Everytime I start with the intention of not rhyming I start to rhyme. It is muy frustrating.


----------



## Lantarion (Jul 10, 2003)

Some people would call that a gift, you know..


----------



## syongstar (Jul 10, 2003)

*poetry*

I write alot and edit alot,quite often the words ryme.~~**~~

http://www.geocities.com/urpeotry/index.html


----------



## Arebeth (Aug 23, 2003)

I don't care about ryming. Sometimes it does, sometimes it does not. But, I can't help imagining how it would be if it was_said_ by someone (well, someone who would understand what I'm talking about...) as I am actually learning acting. I've always been someone who listens very much, so for it's really important: how it will _sound_. No matter if the lines ryme are not. If I can't be faithful to my thoughts by ryming them, then I don't.


----------



## Dimatron (Aug 30, 2003)

you know a big part in rhyming poems is how you read them...
i mean you have to read a line in a certain way for you to get that flow....u know?!


----------



## Arebeth (Aug 30, 2003)

I don't know if I really understand what you mean. Of course, when you read or say a poem, it's the way you say it which is important. (I know some great poems who are wonderful when _a particular person_ speaks them and just good when it's... _someone else_. And I go far enough.) But I think that respecting the metering if you don't understand what you're talking about is useless. The meaning is more important than the form, in my opinion.
For a writer it's just the same: better be a good writer who doesn't rhyme and doesn't need it "because the others do" than someone who writes metered poems but can't say what he wants to say in that way, and so can't touch you.


----------



## HLGStrider (Aug 30, 2003)

I think TB has a point. . .pronounciation can make reading certain poems very awkward. . .and also, sometimes I write poems and put a certain lilt to the words and the sound good to me, and I show them to somebody who reads them outloud, and I want to yell that they're reading it wrong. 

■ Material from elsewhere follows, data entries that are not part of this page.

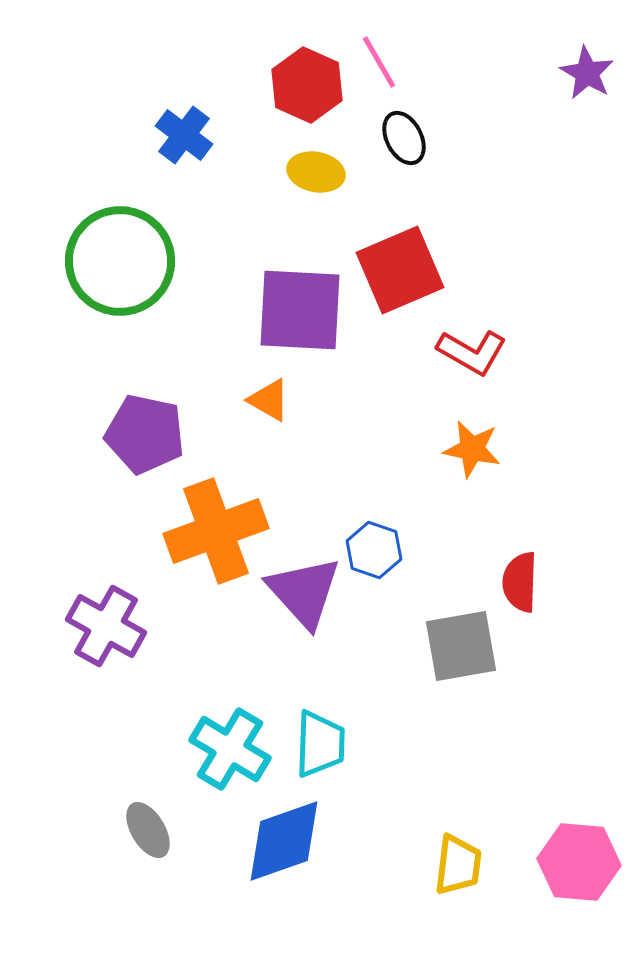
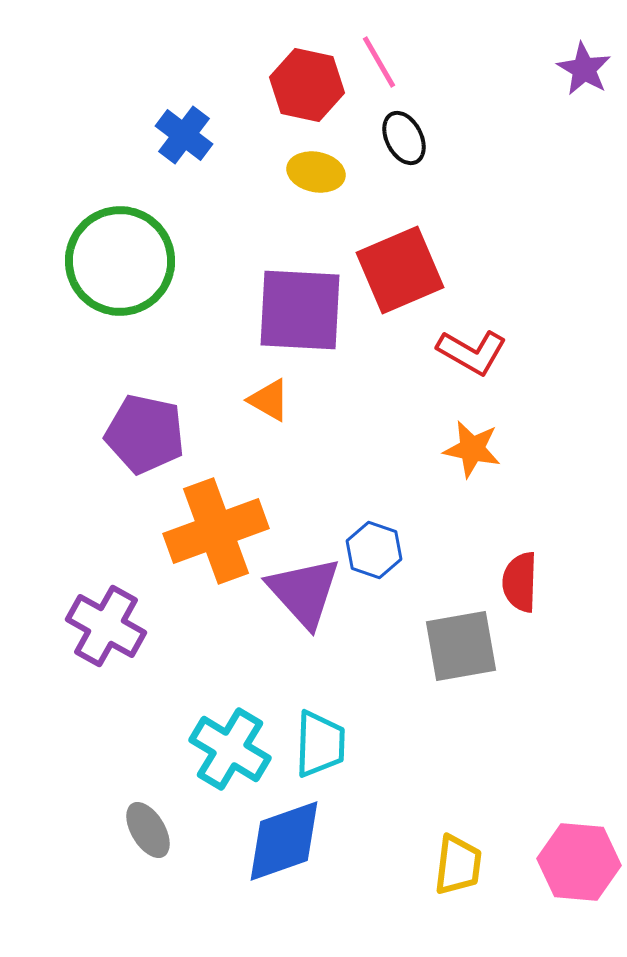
purple star: moved 3 px left, 4 px up
red hexagon: rotated 12 degrees counterclockwise
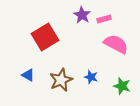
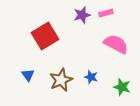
purple star: rotated 24 degrees clockwise
pink rectangle: moved 2 px right, 6 px up
red square: moved 1 px up
blue triangle: rotated 24 degrees clockwise
green star: moved 1 px down
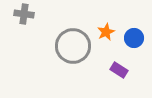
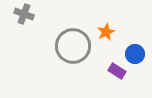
gray cross: rotated 12 degrees clockwise
blue circle: moved 1 px right, 16 px down
purple rectangle: moved 2 px left, 1 px down
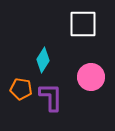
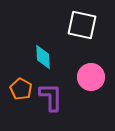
white square: moved 1 px left, 1 px down; rotated 12 degrees clockwise
cyan diamond: moved 3 px up; rotated 35 degrees counterclockwise
orange pentagon: rotated 20 degrees clockwise
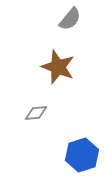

Meaning is important, of course, but I think the sound of it is as well. You can write with a lot of meaning and still have a bad poem if you don't have a sense of words. For a lot of writers the sense of words is natural. For others it needs to be nurtured (mostly by reading).

I personally do not read a lot of free verse. I greatly prefer the kind that rhymes. I don't know why.


----------